As an alternative means to enhance the local pulmonary immune response, we coated our DNA vaccine constructs with PEI, a cationic polymer that compacts DNA by electrostatic interactions, protecting it from enzymatic degradation and providing an overall positive charge that facilitates uptake by cells and enhances transfection efficiency [32
]. PEI is particularly effective at delivering complexed DNA to pulmonary tissue [33
]. In the current report, PEI induced a high frequency of IFN-γ-producing CFP10-specific splenic CD4+ T-cell after a single intravenous immunization, comparable to results obtained with two subcutaneous immunizations with the non-PEI-coated LIMP-2 construct ( and ). Furthermore, intravenous administration of PEI-coated DNA was the only method that elicted a vigorous CFP10-specific pulmonary response, with approximately 1% of lung CD4+ cells producing IFN-γ, compared to 0.2% of splenic CD4+ cells (). This potent local response was only induced by intravenous, but not by subcutaneous, administration of the PEI-coated CFP10-based DNA vaccine (), as subcutaneous administration would not be expected to deliver CFP10 to the lung. It was notable that intranasal immunization with the PEI-coated vaccine yielded a minimal pulmonary and systemic CD4+ IFN-γ response (data not shown) perhaps because through the intranasal route vaccine did not reach the lungs and/or it was taken up by nasal associated lymphoid tissues, rather than being deposited in the lower airways.
For several antituberculosis vaccines, the magnitude of the systemic IFN-γ response does not correlate with the capacity to lower the burden of organisms after challenge with M. tuberculosis
]. Similarly, subcutaneous administration of the LIMP-2 CFP10 fusion construct did not elicit protective immunity (), despite a substantial splenic CD4+ T-cell IFN-γ response (). The PEI-coated DNA vaccine, the only preparation to induce a strong pulmonary immune response, significantly reduced the lung and lymph node bacillary burdens (). This vaccine also increased the percentage of CD4+ effector memory cells in the lungs (), suggesting that these cells contribute to inhibition of bacterial growth in the early stages of infection. The PEI-coated vaccine did not reduce the splenic bacillary burden, indicating that a mucosal response alone does not prevent bacterial dissemination and replication in other organs. We speculate that combining a PEI-coated vaccine with other strategies to foster strong systemic immune responses could reduce extrapulmonary bacillary growth. Alternatively, or in addition, coating vaccines that encode several immunogenic M. tuberculosis
Ags, such as ESAT-6, Ag 85 and CFP10 with PEI, may elicit a more potent mucosal immune response that could drastically lower the pulmonary and systemic burden of organisms. Additional studies are needed to evaluate these strategies. Although PEI-coated DNA vaccines in their current form cannot readily be used in humans, our data provide proof of principle that mechanisms that enhance pulmonary delivery of DNA vaccines can protect against pulmonary tuberculosis.

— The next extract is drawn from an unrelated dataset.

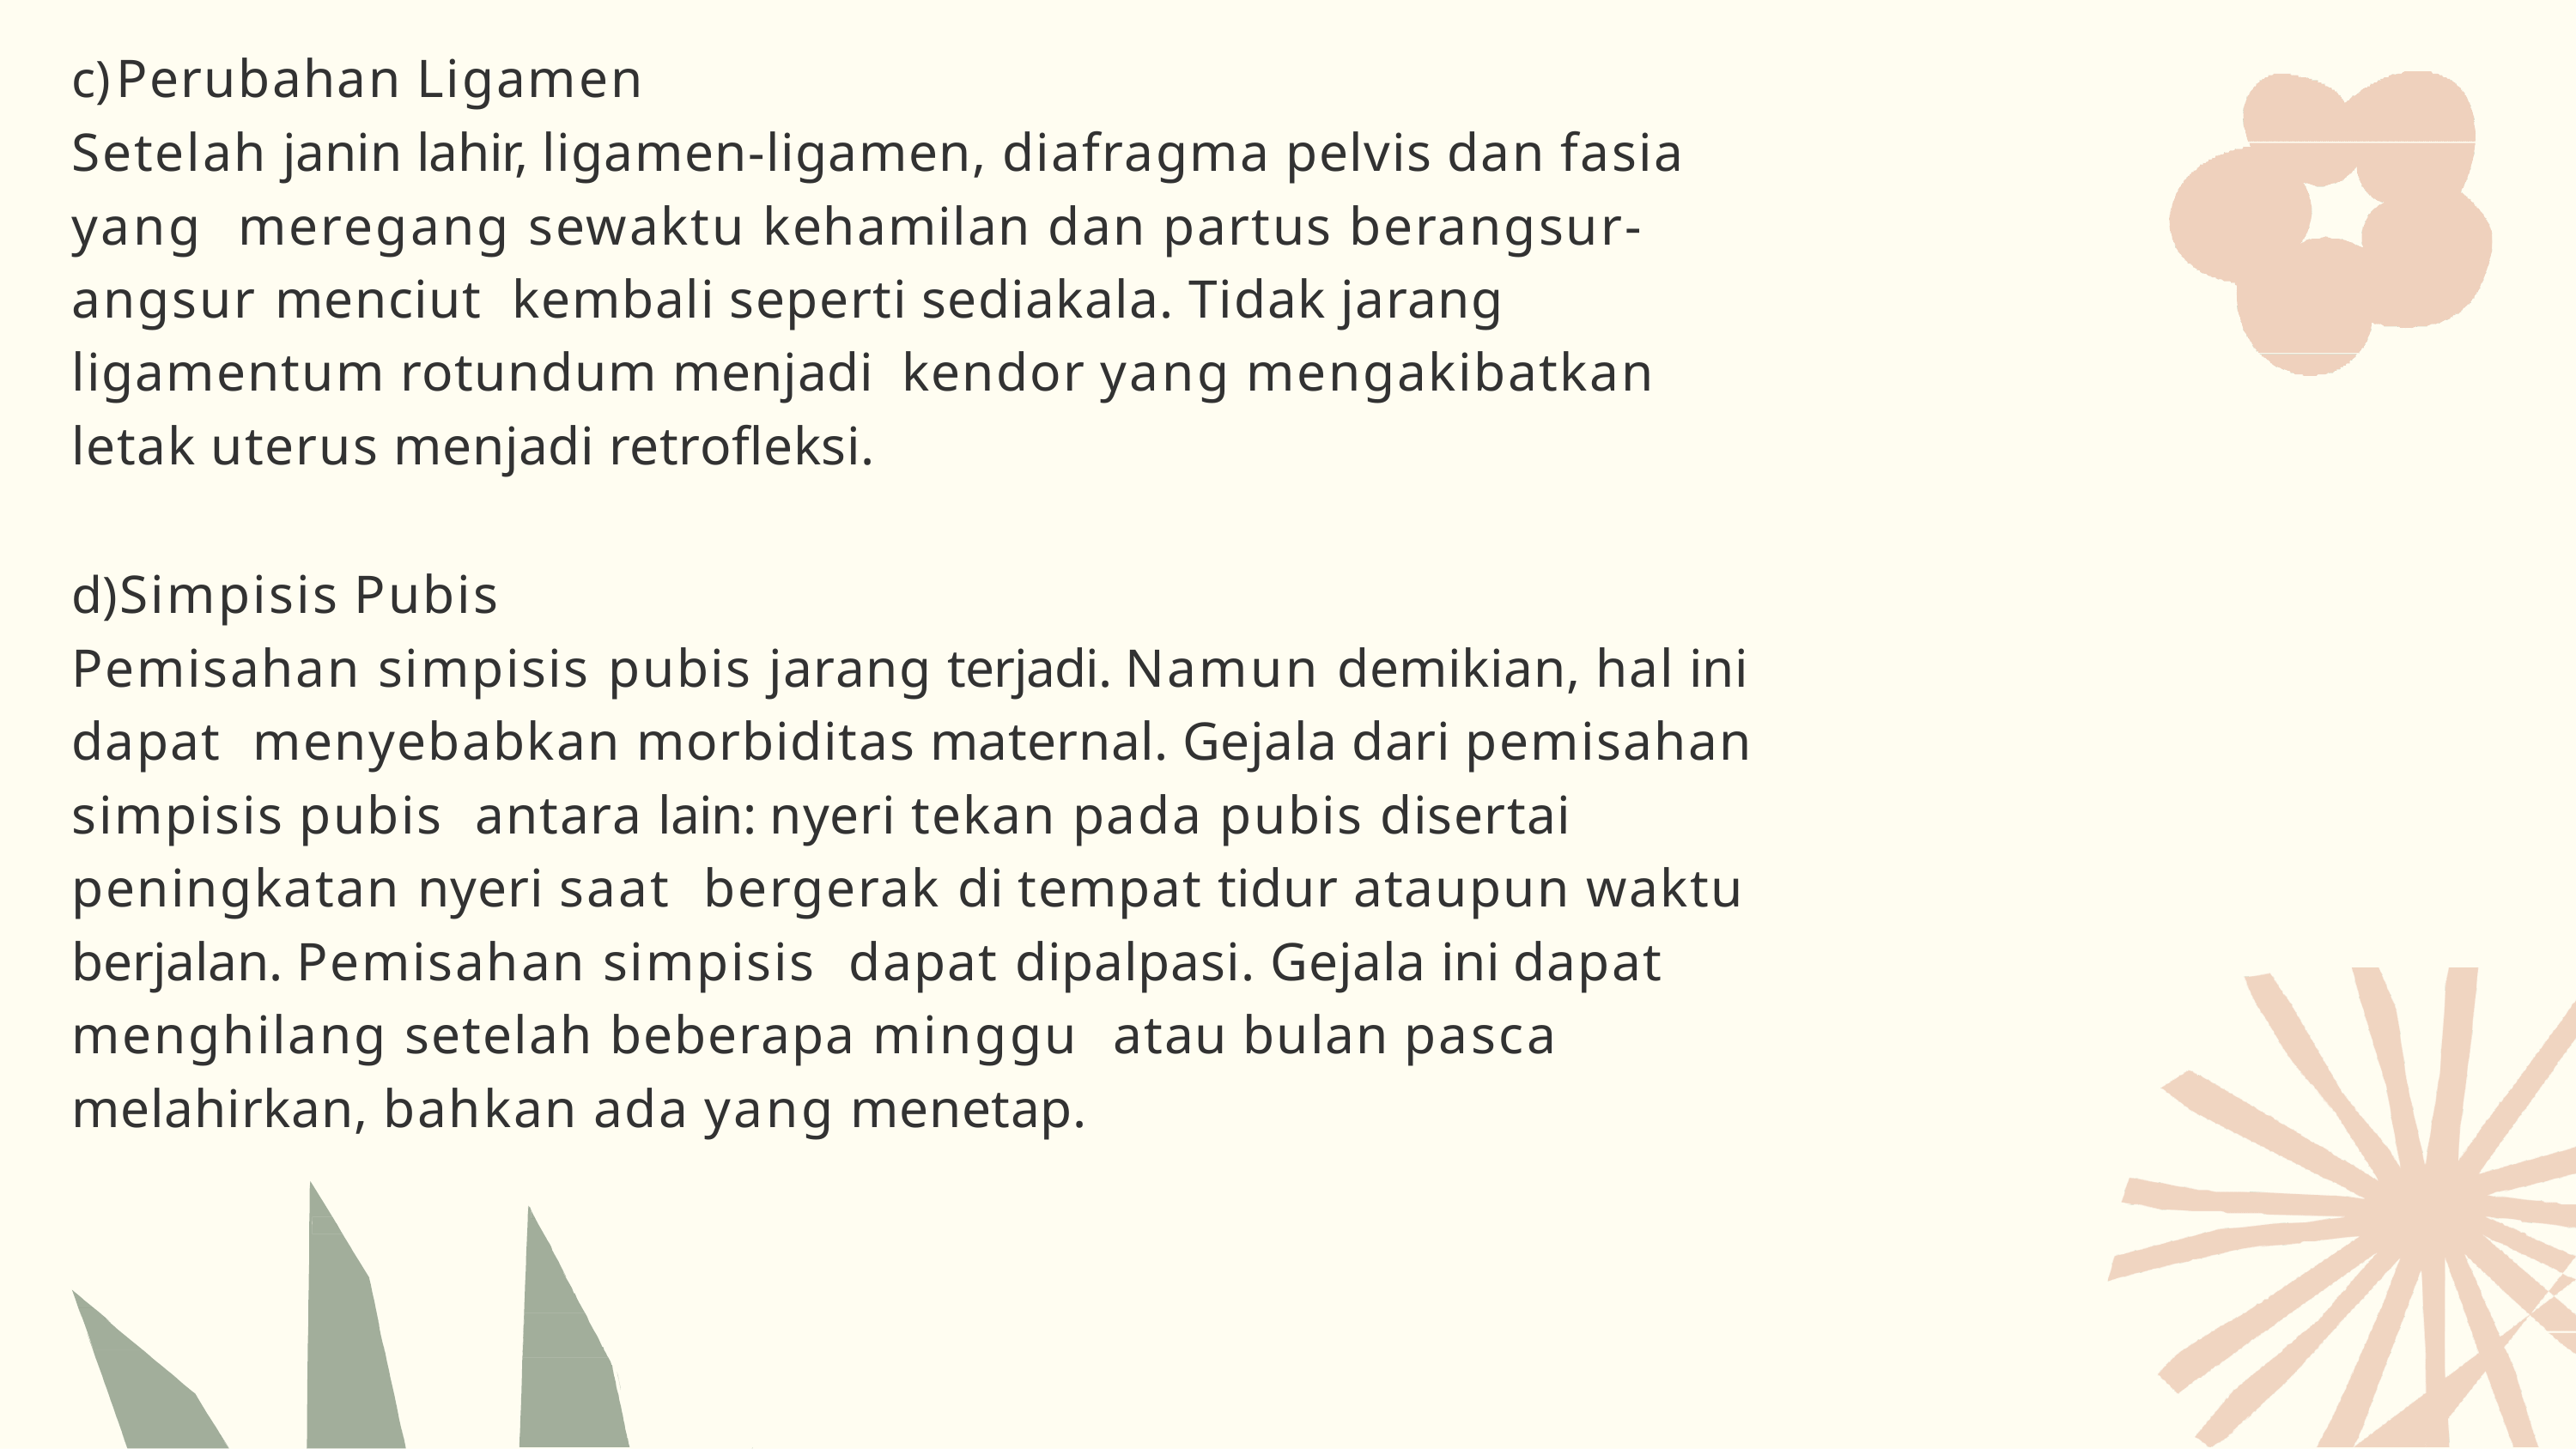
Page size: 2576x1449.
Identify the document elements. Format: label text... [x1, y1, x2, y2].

In summary, we demonstrated that DR4 mice transgenic for human HLA DRB1*0401 could be used to demonstrate the capacity of vaccination with CFP10 to elicit production of IFN-γ by Ag-reactive CD4+ cells. Lysosomal targeting by fusion of CFP10 to LIMP-2, combined with PEI coating to deliver the vaccine to the lungs, yielded a potent pulmonary immune response and reduced the bacillary burden after challenge with M. tuberculosis. These findings indicate that CFP10 is a potential vaccine candidate, and that coating vaccines with PEI is an effective means to enhance the local mucosal immune response to mycobacterial infection.